When that National Fronter or these days that EDLer marches through your streets, you may think he's just demonstrating mindless thuggish drunken racism. He, on the other hand, may think he is striking a blow against a colonizing invader, that these are his people's streets which you have stolen, and he wants them back.
And d'you know, these days I'm coming round to the view that he may have a point. If defending your tribal territory against massive colonizing invasion makes you a racist, then, as they used to say, I'm a Chinaman.
This is the fact which the 'we are all incomers' trope, extruded by the multiculturalists, and force-fed to schoolchildren, attempts (with real success among the young)to obscure.
I understand that the demographers who studied the 1951 census estimated that the number of ethnic non-Europeans living in the UK at the time was just over 50,000- a tiny percentage. The 'Windrush generation' was then virtually just that- a single boatlaod of west indian ex servicemen & their families, who asserted their rights almost immediately under the 1948 Nationality Act . Given the privations (and,yes, 'racist' resentment from the natives)they encountered, very few other west indians followed until after the ending of food rationing, ie after the 1951 election.

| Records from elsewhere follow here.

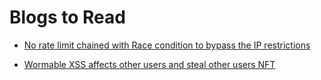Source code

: # Blogs to Read

- [ No rate limit chained with Race condition to bypass the IP restrictions](https://infosecwriteups.com/1000-how-i-could-have-hack-any-account-and-become-a-billionaire-overnight-top-crypto-trading-ff0e25b6013c)

- [ Wormable XSS affects other users and steal other users NFT ](https://palisade.consulting/blog/rarible-vulnerability)
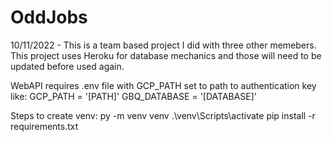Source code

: # OddJobs

10/11/2022 - This is a team based project I did with three other memebers. This project uses Heroku for database mechanics and those will need to be updated before used again.


WebAPI requires .env file with GCP_PATH set to path to authentication key like:
GCP_PATH = '[PATH]'
GBQ_DATABASE = '[DATABASE]'

Steps to create venv:
py -m venv venv
.\venv\Scripts\activate
pip install -r requirements.txt
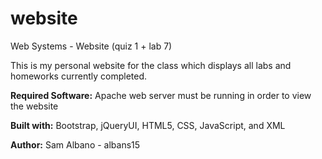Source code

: # website
Web Systems - Website (quiz 1 + lab 7)

This is my personal website for the class which displays all labs and homeworks currently completed.

<strong>Required Software:</strong> Apache web server must be running in order to view the website

<strong>Built with:</strong> Bootstrap, jQueryUI, HTML5, CSS, JavaScript, and XML

<strong>Author:</strong> Sam Albano - albans15


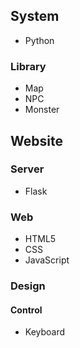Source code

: ## System
 * Python
 
### Library
 * Map
 * NPC
 * Monster

## Website

### Server
 * Flask
 
### Web
 * HTML5
 * CSS
 * JavaScript
 
### Design

#### Control
 * Keyboard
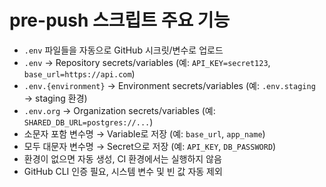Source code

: # pre-push 스크립트 주요 기능

- `.env` 파일들을 자동으로 GitHub 시크릿/변수로 업로드
- `.env` → Repository secrets/variables (예: `API_KEY=secret123`, `base_url=https://api.com`)
- `.env.{environment}` → Environment secrets/variables (예: `.env.staging` → staging 환경)
- `.env.org` → Organization secrets/variables (예: `SHARED_DB_URL=postgres://...`)
- 소문자 포함 변수명 → Variable로 저장 (예: `base_url`, `app_name`)
- 모두 대문자 변수명 → Secret으로 저장 (예: `API_KEY`, `DB_PASSWORD`)
- 환경이 없으면 자동 생성, CI 환경에서는 실행하지 않음
- GitHub CLI 인증 필요, 시스템 변수 및 빈 값 자동 제외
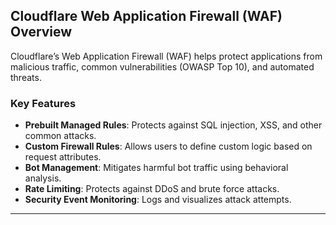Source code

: 
## **Cloudflare Web Application Firewall (WAF) Overview**
Cloudflare’s Web Application Firewall (WAF) helps protect applications from malicious traffic, common vulnerabilities (OWASP Top 10), and automated threats.

### **Key Features**
- **Prebuilt Managed Rules**: Protects against SQL injection, XSS, and other common attacks.
- **Custom Firewall Rules**: Allows users to define custom logic based on request attributes.
- **Bot Management**: Mitigates harmful bot traffic using behavioral analysis.
- **Rate Limiting**: Protects against DDoS and brute force attacks.
- **Security Event Monitoring**: Logs and visualizes attack attempts.

---

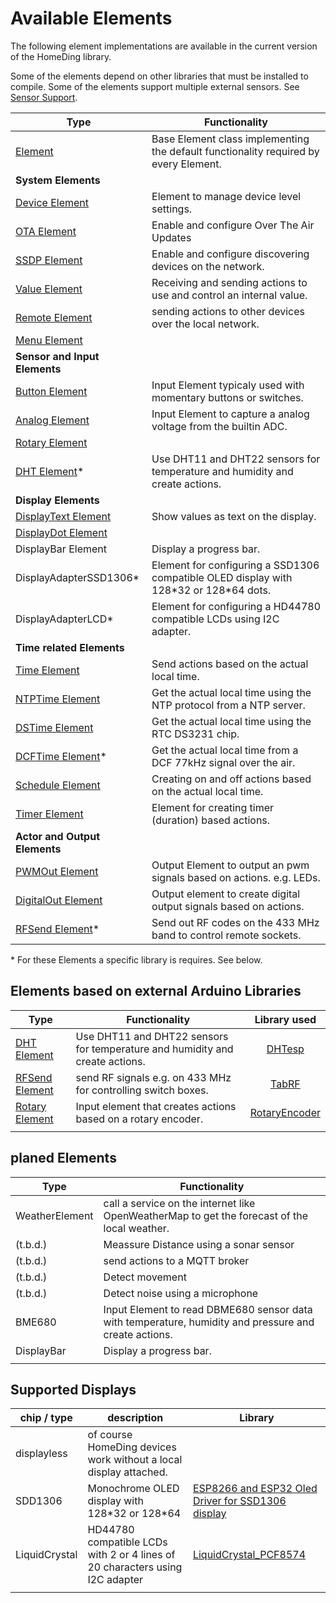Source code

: # Available Elements

The following element implementations are available in the current version of the HomeDing library.

Some of the elements depend on other libraries that must be installed to compile.
Some of the elements support multiple external sensors. See [Sensor Support](sensorsupport).

| Type                                      | Functionality                                                                           |
| ----------------------------------------- | --------------------------------------------------------------------------------------- |
| [Element](ElementClass)                   | Base Element class implementing the default functionality required by every Element.    |
| **System Elements**                       |
| [Device Element](deviceelement)           | Element to manage device level settings.                                                |
| [OTA Element](otaelement)                 | Enable and configure Over The Air Updates                                               |
| [SSDP Element](ssdpelement)               | Enable and configure discovering devices on the network.                                |
| [Value Element](ValueElement)             | Receiving and sending actions to use and control an internal value.                     |
| [Remote Element](remoteelement)           | sending actions to other devices over the local network.                                |
| [Menu Element](MenuElement)               |                                                                                         |
| **Sensor and Input Elements**             |                                                                                         |
| [Button Element](ButtonElement)           | Input Element typicaly used with momentary buttons or switches.                         |
| [Analog Element](analogelement)           | Input Element to capture a analog voltage from the builtin ADC.                         |
| [Rotary Element](rotaryelement)           |                                                                                         |
| [DHT Element](DHTElement)*                | Use DHT11 and DHT22 sensors for temperature and humidity and create actions.            |
| **Display Elements**                      |                                                                                         |
| [DisplayText Element](displaytextelement) | Show values as text on the display.                                                     |
| [DisplayDot Element](displaydotelement)   |                                                                                         |
| DisplayBar Element                        | Display a progress bar.                                                                 |
| DisplayAdapterSSD1306*                    | Element for configuring a SSD1306 compatible OLED display with 128\*32 or 128\*64 dots. |
| DisplayAdapterLCD*                        | Element for configuring a HD44780 compatible LCDs using I2C adapter.                    |
| **Time related Elements**                 |                                                                                         |
| [Time Element](timeelement)               | Send actions based on the actual local time.                                            |
| [NTPTime Element](ntptimeelement)         | Get the actual local time using the NTP protocol from a NTP server.                     |
| [DSTime Element](ntptimeelement)          | Get the actual local time using the RTC DS3231 chip.                                    |
| [DCFTime Element](dcftimeelement)*        | Get the actual local time from a DCF 77kHz signal over the air.                         |
| [Schedule Element](ScheduleElement)       | Creating on and off actions based on the actual local time.                             |
| [Timer Element](timerelement)             | Element for creating timer (duration) based actions.                                    |
| **Actor and Output Elements**             |                                                                                         |
| [PWMOut Element](PWMOutElement)           | Output Element to output an pwm signals based on actions. e.g. LEDs.                    |
| [DigitalOut Element](digitaloutelement)   | Output element to create digital output signals based on actions.                       |
| [RFSend Element](rfsendelement)*          | Send out RF codes on the 433 MHz band to control remote sockets.                        |

\* For these Elements a specific library is requires. See below.

## Elements based on external Arduino Libraries

| Type                            | Functionality                                                                |  Library used   |
| ------------------------------- | ---------------------------------------------------------------------------- | :-------------: |
| [DHT Element](DHTElement)       | Use DHT11 and DHT22 sensors for temperature and humidity and create actions. |    [DHTesp]     |
| [RFSend Element](rfsendelement) | send RF signals e.g. on 433 MHz for controlling switch boxes.                |     [TabRF]     |
| [Rotary Element](rotaryelement) | Input element that creates actions based on a rotary encoder.                | [RotaryEncoder] |
|                                 |

[DHTesp]: https://github.com/beegee-tokyo/DHTesp "DHT library for ESP boards."
[TabRF]: https://github.com/mathertel/tabrf "Table driven RF library"
[RotaryEncoder]: http://www.mathertel.de/Arduino/RotaryEncoderLibrary.aspx "A library for using a rotary encoder as an input."

## planed Elements

| Type           | Functionality                                                                                         |
| -------------- | ----------------------------------------------------------------------------------------------------- |
| WeatherElement | call a service on the internet like OpenWeatherMap to get the forecast of the local weather.          |
| (t.b.d.)       | Meassure Distance using a sonar sensor                                                                |
| (t.b.d.)       | send actions to a MQTT broker                                                                         |
| (t.b.d.)       | Detect movement                                                                                       |
| (t.b.d.)       | Detect noise using a microphone                                                                       |
| BME680         | Input Element to read DBME680 sensor data with temperature, humidity and pressure and create actions. |
| DisplayBar     | Display a progress bar.                                                                               |
|                |

## Supported Displays

| chip / type   | description                                                                  | Library                                             |
| ------------- | ---------------------------------------------------------------------------- | --------------------------------------------------- |
| displayless   | of course HomeDing devices work without a local display attached.            |                                                     |
| SDD1306       | Monochrome OLED display with 128\*32 or 128\*64                              | [ESP8266 and ESP32 Oled Driver for SSD1306 display] |
| LiquidCrystal | HD44780 compatible LCDs with 2 or 4 lines of 20 characters using I2C adapter | [LiquidCrystal_PCF8574]                             |
|               |

[ESP8266 and ESP32 Oled Driver for SSD1306 display]: ()
[LiquidCrystal_PCF8574]: (https://www.mathertel.de/arduino/LiquidCrystal_PCF8574.aspx)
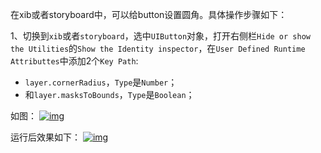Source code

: 在xib或者storyboard中，可以给button设置圆角。具体操作步骤如下：

1、切换到`xib`或者`storyboard`，选中`UIButton`对象，打开右侧栏`Hide or show the Utilities`的`Show the Identity inspector`，在`User Defined Runtime Attributtes`中添加2个`Key Path`:

- `layer.cornerRadius`，`Type`是`Number`；
- 和`layer.masksToBounds`，`Type`是`Boolean`；

如图：
[![img](https://univer2012.github.io/2017/04/29/7如何在xib或者storyboard中设置button的圆角/pic1.png)](https://univer2012.github.io/2017/04/29/7如何在xib或者storyboard中设置button的圆角/pic1.png)

运行后效果如下：
[![img](https://univer2012.github.io/2017/04/29/7如何在xib或者storyboard中设置button的圆角/pic2.png)](https://univer2012.github.io/2017/04/29/7如何在xib或者storyboard中设置button的圆角/pic2.png)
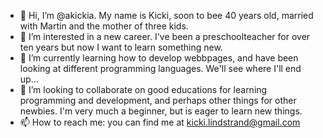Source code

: - 👋 Hi, I’m @akickia. My name is Kicki, soon to bee 40 years old, married with Martin and the mother of three kids. 
- 👀 I’m interested in a new career. I've been a preschoolteacher for over ten years but now I want to learn something new. 
- 🌱 I’m currently learning how to develop webbpages, and have been looking at different programming languages. We'll see where I'll end up... 
- 💞️ I’m looking to collaborate on good educations for learning programming and development, and perhaps other things for other newbies. I'm very much a beginner, but is eager to learn new things. 
- 📫 How to reach me: you can find me at kicki.lindstrand@gmail.com

<!---
akickia/akickia is a ✨ special ✨ repository because its `README.md` (this file) appears on your GitHub profile.
You can click the Preview link to take a look at your changes.
--->
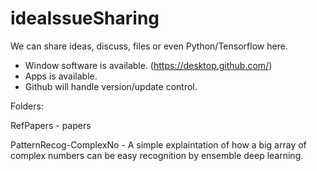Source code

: # ideaIssueSharing
We can share ideas, discuss, files or even Python/Tensorflow here.
- Window software is available. (https://desktop.github.com/)
- Apps is available.
- Github will handle version/update control.

Folders:

RefPapers - papers

PatternRecog-ComplexNo - A simple explaintation of how a big array of complex numbers can be easy recognition by ensemble deep learning.


 

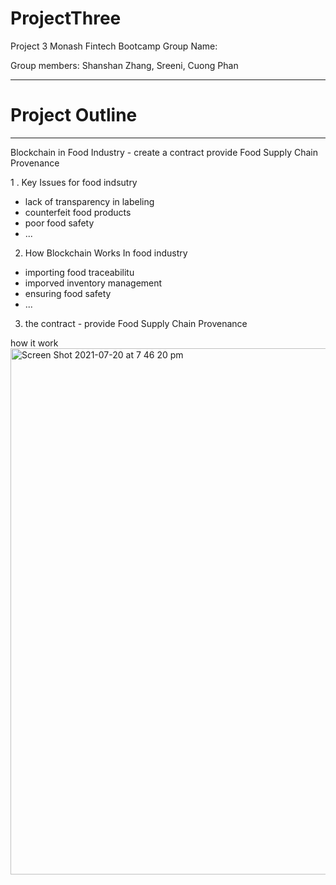 # ProjectThree

 Project 3 Monash Fintech Bootcamp
 Group Name:

 Group members: Shanshan Zhang, Sreeni, Cuong Phan

---

# Project Outline
 
---
Blockchain in Food Industry - create a contract provide Food Supply Chain Provenance


1 . Key Issues for food indsutry 
  * lack of transparency in labeling 
  * counterfeit food products 
  * poor food safety
  * ...

2. How Blockchain Works In food industry 
 * importing food traceabilitu 
 * imporved inventory management 
 * ensuring food safety 
 * ... 

3. the contract - provide Food Supply Chain Provenance 

how it work 
<img width="842" alt="Screen Shot 2021-07-20 at 7 46 20 pm" src="https://user-images.githubusercontent.com/76719561/126306937-e93da2d2-2df8-44c8-89a2-621dc11f8588.png">
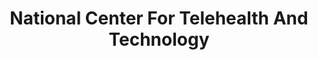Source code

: ---
# This topic lives at
# https://digital.gov/topics/national-center-for-telehealth-and-technology

# Topic Title
title: "National Center For Telehealth And Technology"

# description — keep it short and clear
summary: ""

# Weight
weight: 1

# For more information on managing topics,
# see https://github.com/GSA/digitalgov.gov/wiki/topics
---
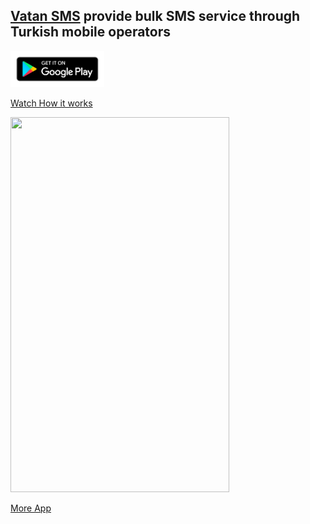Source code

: ## [Vatan SMS](https://play.google.com/store/apps/details?id=com.vatan.sms) provide bulk SMS service through Turkish mobile operators  

<a href="https://play.google.com/store/apps/details?id=com.vatan.sms" target="_blank">
            <img src="https://github.com/muhammadalkhalaf/My-Previous-Apps/blob/master/google-play-badge.png" width="150">
          </a>  
  
<a href="https://www.facebook.com/VatanSMS.TopluSMS/videos/2013348842278063/">Watch How it works</a>  

<img src="https://github.com/muhammadalkhalaf/My-Previous-Apps/blob/master/GIF%20Images/VatanSMS_preview.gif" width="350" height="600" />    

[More App](https://github.com/muhammadalkhalaf/My-Previous-Apps/blob/master/my-previous-android-apps.md)
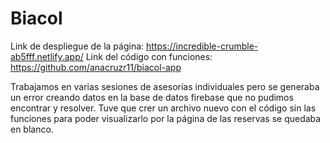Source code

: # Biacol

Link de despliegue de la página: https://incredible-crumble-ab5fff.netlify.app/
Link del código con funciones: https://github.com/anacruzr11/biacol-app

Trabajamos en varias sesiones de asesorías individuales pero se generaba un error creando datos en la base de datos firebase que no pudimos encontrar y resolver. Tuve que crer un archivo nuevo con el código sin las funciones para poder visualizarlo por la página de las reservas se quedaba en blanco.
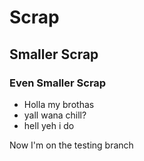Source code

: # Scrap
## Smaller Scrap
### Even Smaller Scrap

* Holla my brothas
* yall wana chill?
* hell yeh i do

Now I'm on the testing branch 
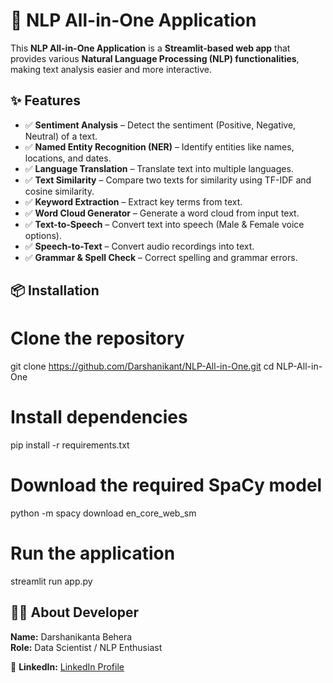 
# 🚀 NLP All-in-One Application  

This **NLP All-in-One Application** is a **Streamlit-based web app** that provides various **Natural Language Processing (NLP) functionalities**, making text analysis easier and more interactive.  

## ✨ Features  
- ✅ **Sentiment Analysis** – Detect the sentiment (Positive, Negative, Neutral) of a text.  
- ✅ **Named Entity Recognition (NER)** – Identify entities like names, locations, and dates.  
- ✅ **Language Translation** – Translate text into multiple languages.  
- ✅ **Text Similarity** – Compare two texts for similarity using TF-IDF and cosine similarity.  
- ✅ **Keyword Extraction** – Extract key terms from text.  
- ✅ **Word Cloud Generator** – Generate a word cloud from input text.  
- ✅ **Text-to-Speech** – Convert text into speech (Male & Female voice options).  
- ✅ **Speech-to-Text** – Convert audio recordings into text.  
- ✅ **Grammar & Spell Check** – Correct spelling and grammar errors.  

## 📦 Installation  
# Clone the repository
git clone https://github.com/Darshanikant/NLP-All-in-One.git
cd NLP-All-in-One

# Install dependencies
pip install -r requirements.txt

# Download the required SpaCy model
python -m spacy download en_core_web_sm

# Run the application
streamlit run app.py


## 👨‍💻 About Developer  
**Name:** Darshanikanta Behera  
**Role:** Data Scientist / NLP Enthusiast  


🔗 **LinkedIn:** [LinkedIn Profile](https://www.linkedin.com/in/darshanikanta-behera-b0377b296/)  


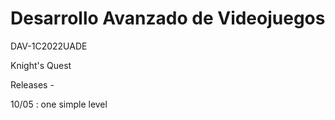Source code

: # Desarrollo Avanzado de Videojuegos
 DAV-1C2022UADE

Knight's Quest 

Releases - 

10/05 : one simple level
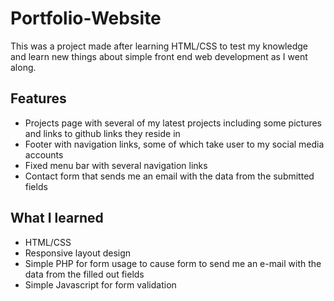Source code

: # Portfolio-Website
This was a project made after learning HTML/CSS to test my knowledge and learn new things about simple front end web development as I went along.

## Features
- Projects page with several of my latest projects including some pictures and links to github links they reside in
- Footer with navigation links, some of which take user to my social media accounts
- Fixed menu bar with several navigation links
- Contact form that sends me an email with the data from the submitted fields


## What I learned
- HTML/CSS
- Responsive layout design
- Simple PHP for form usage to cause form to send me an e-mail with the data from the filled out fields
- Simple Javascript for form validation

Most of the 50 odd thousand resident here in 1951 actually comprised-
mixed race offspring of merchant seamen occasionally resident in Cardiff, Liverpool & the East End
remnants of the 'Chinatowns' that existed in London & elsewhere, dating back to the late 1800s
Asian, African & middle eastern students (most of whom were no longer resident in the UK by the time of the 1961 census)
several hundred mixed race offspring of black American servicemen based here between 1942-45.
In other words, England in 1950 was barely more 'diverse' than, say, Ireland was in 1985.